Who did Joni Mitchell write her single ‘Coyote’ about?
A significant reason why Joni Mitchell is so beloved is her specificity. Her songs are confessionals, pulling inspiration from her personal life and combining images from her memory with pure poetry to create something sharply emotional. Even though her music is about her, it’s that personal approach that somehow makes it relatable. Even when certain songs are about certain people, her audience can relate, with ‘Coyote’ being an especially beloved piece on doomed love.
“I suppose a lot of people could have written a lot of my other songs, but I feel the songs on Hejira could only have come from me,” Mitchell once said. Out of all her albums, her 1976 eighth album, Hejira, felt special. It was a period where her love for music-making seemed reinvigorated. In the early 1970s, on albums like Blue, For The Roses and Court and Spark, there was a palpable feeling of frustration or entrapment as the artist’s own success had begun to feel smothering. But by the middle of the decade, after a period of travel and touring, there was a sense of freedom and energy back.
Part of that came down to her time spent on the Rolling Thunder Revue, Bob Dylan’s landmark tour that gathered together the brightest talents of his time. Mitchell joined him on the road, along with the likes of Joan Baez, Bob Neuwirth, Allen Ginsberg, Roger McGuinn and more. The energy was so inspiring that despite only being booked to perform one night, Mitchell played three shows and stayed on with the tour for several days.

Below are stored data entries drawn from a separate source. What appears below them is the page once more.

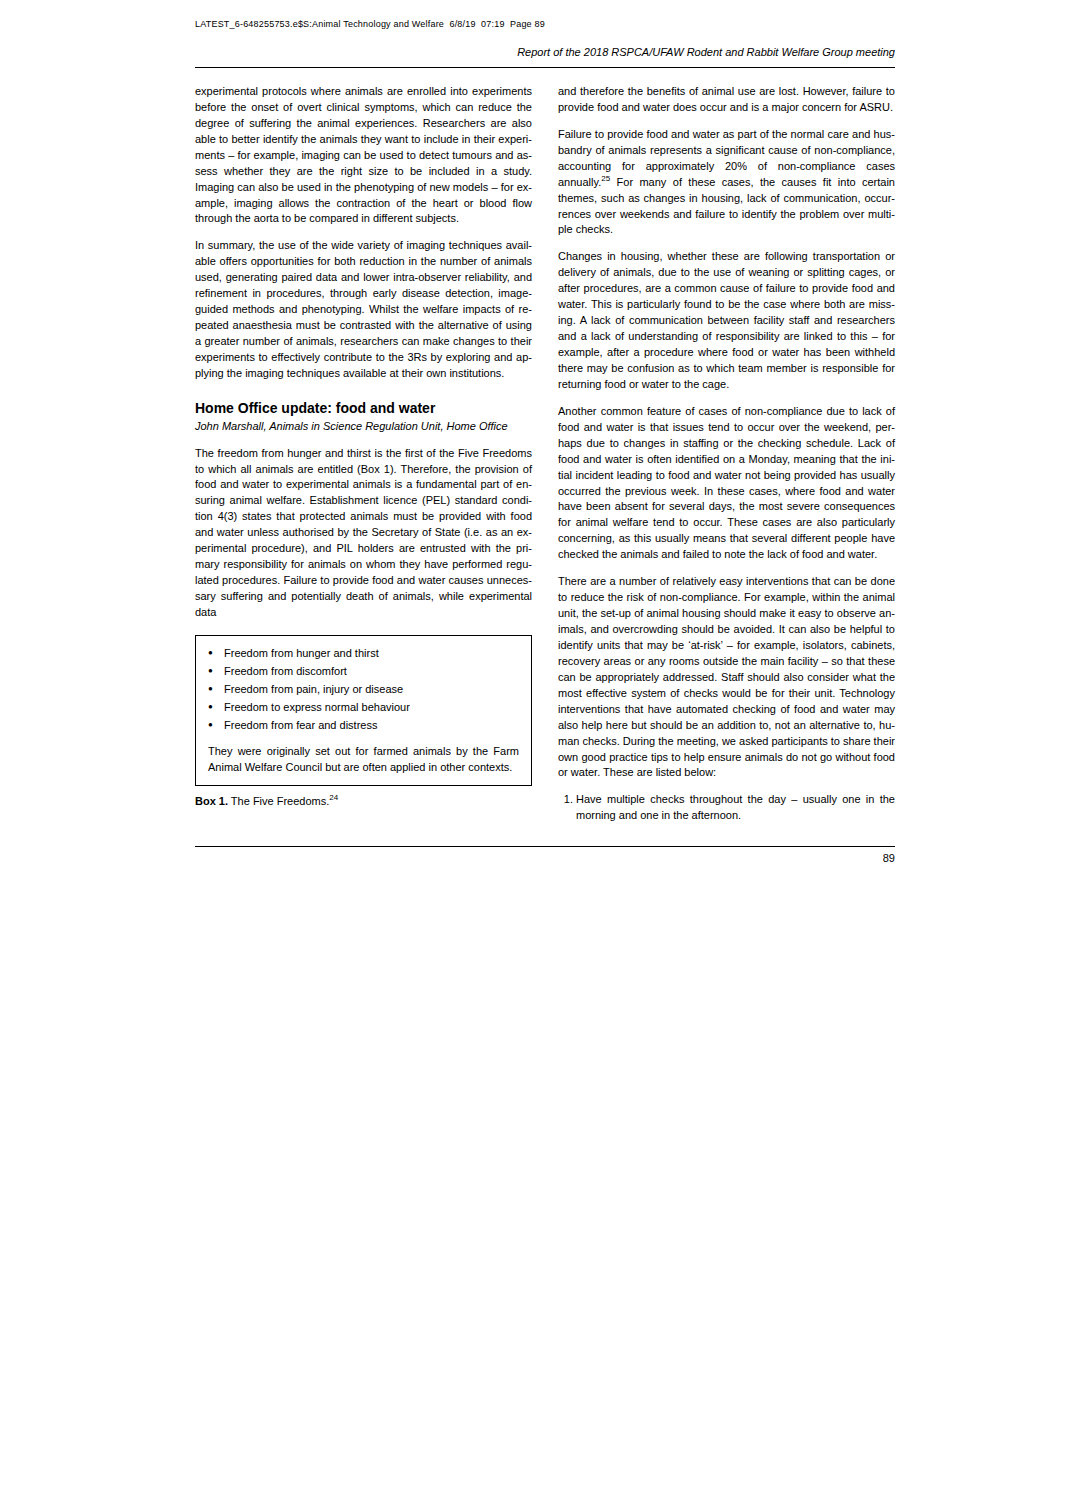LATEST_6-648255753.e$S:Animal Technology and Welfare 6/8/19 07:19 Page 89
Report of the 2018 RSPCA/UFAW Rodent and Rabbit Welfare Group meeting
experimental protocols where animals are enrolled into experiments before the onset of overt clinical symptoms, which can reduce the degree of suffering the animal experiences. Researchers are also able to better identify the animals they want to include in their experiments – for example, imaging can be used to detect tumours and assess whether they are the right size to be included in a study. Imaging can also be used in the phenotyping of new models – for example, imaging allows the contraction of the heart or blood flow through the aorta to be compared in different subjects.
In summary, the use of the wide variety of imaging techniques available offers opportunities for both reduction in the number of animals used, generating paired data and lower intra-observer reliability, and refinement in procedures, through early disease detection, image-guided methods and phenotyping. Whilst the welfare impacts of repeated anaesthesia must be contrasted with the alternative of using a greater number of animals, researchers can make changes to their experiments to effectively contribute to the 3Rs by exploring and applying the imaging techniques available at their own institutions.
Home Office update: food and water
John Marshall, Animals in Science Regulation Unit, Home Office
The freedom from hunger and thirst is the first of the Five Freedoms to which all animals are entitled (Box 1). Therefore, the provision of food and water to experimental animals is a fundamental part of ensuring animal welfare. Establishment licence (PEL) standard condition 4(3) states that protected animals must be provided with food and water unless authorised by the Secretary of State (i.e. as an experimental procedure), and PIL holders are entrusted with the primary responsibility for animals on whom they have performed regulated procedures. Failure to provide food and water causes unnecessary suffering and potentially death of animals, while experimental data
Freedom from hunger and thirst
Freedom from discomfort
Freedom from pain, injury or disease
Freedom to express normal behaviour
Freedom from fear and distress
They were originally set out for farmed animals by the Farm Animal Welfare Council but are often applied in other contexts.
Box 1. The Five Freedoms.24
and therefore the benefits of animal use are lost. However, failure to provide food and water does occur and is a major concern for ASRU.
Failure to provide food and water as part of the normal care and husbandry of animals represents a significant cause of non-compliance, accounting for approximately 20% of non-compliance cases annually.25 For many of these cases, the causes fit into certain themes, such as changes in housing, lack of communication, occurrences over weekends and failure to identify the problem over multiple checks.
Changes in housing, whether these are following transportation or delivery of animals, due to the use of weaning or splitting cages, or after procedures, are a common cause of failure to provide food and water. This is particularly found to be the case where both are missing. A lack of communication between facility staff and researchers and a lack of understanding of responsibility are linked to this – for example, after a procedure where food or water has been withheld there may be confusion as to which team member is responsible for returning food or water to the cage.
Another common feature of cases of non-compliance due to lack of food and water is that issues tend to occur over the weekend, perhaps due to changes in staffing or the checking schedule. Lack of food and water is often identified on a Monday, meaning that the initial incident leading to food and water not being provided has usually occurred the previous week. In these cases, where food and water have been absent for several days, the most severe consequences for animal welfare tend to occur. These cases are also particularly concerning, as this usually means that several different people have checked the animals and failed to note the lack of food and water.
There are a number of relatively easy interventions that can be done to reduce the risk of non-compliance. For example, within the animal unit, the set-up of animal housing should make it easy to observe animals, and overcrowding should be avoided. It can also be helpful to identify units that may be ‘at-risk’ – for example, isolators, cabinets, recovery areas or any rooms outside the main facility – so that these can be appropriately addressed. Staff should also consider what the most effective system of checks would be for their unit. Technology interventions that have automated checking of food and water may also help here but should be an addition to, not an alternative to, human checks. During the meeting, we asked participants to share their own good practice tips to help ensure animals do not go without food or water. These are listed below:
Have multiple checks throughout the day – usually one in the morning and one in the afternoon.
89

But part of it came down to the man she met there. It was a perfect storm of musical inspiration and the inspiration of infatuation, providing the ultimate source material for a song. Captured first in Martin Scorsese’s documentary of the tour, Mitchell plays the song with Dylan and McGuinn, who accompany her on guitars. Of the track and its conception, McGuinn says before their performance that Mitchell “wrote this song about this tour and on this tour and for this tour”. It just happened to be that on that tour, she’d just happened to meet someone special.
So, who is ‘Coyote’ about?
As the tour went on, Bob Dylan was already acutely aware of its cultural impact. He knew he was doing something special, so he brought in people to capture it. Along with a film crew, he hired Sam Shepard, a writer, actor and playwright who at that point was a cult figure existing on the fringes of the art and music world, to observe the tour and write a screenplay about it.
He was linked to plenty of people on the tour. Patti Smith, his ex-lover and past collaborator who Sam Shepard wrote one of his plays with, was there. Allen Ginsberg, who he’d worked with on Robert Frank’s Me and My Brother, was there. And Dylan simply trusted Shepard could produce the kind of cool yet romantic tale he wanted to be told of the tour.
Romance certainly came easy, and Shepard and Mitchell hit it off. But, as she navigates through the song’s lyrics, their love was doomed by “such different sets of circumstance”.
The first was that, at the time, Shepard was married. Not only was he having an affair with Mitchell, but he was also linked to the tour’s manager, Christine O’Dell, as she sings, “He’s got a woman at home, another woman down the hall, but he seems to want me anyway.”
The second was that Mitchell and Shepard’s lives simply couldn’t be more different. “I’m up all night in the studios / And you’re up early on your ranch,” she sings as she is focused on her work, and he was a recluse, living on a farm with a more peaceful life. Yet still, the attraction was palpable as Mitchell’s lyrics seductively sing of desire, “That coyote’s at my door / He pins me in a corner, and he won’t take “no!” / He drags me out on the dance floor / And we’re dancing close and slow.”
But despite the tumult of the affair and the doomed nature of their attraction, Mitchell still got a great song out of it, concluding, “No regrets, coyote”.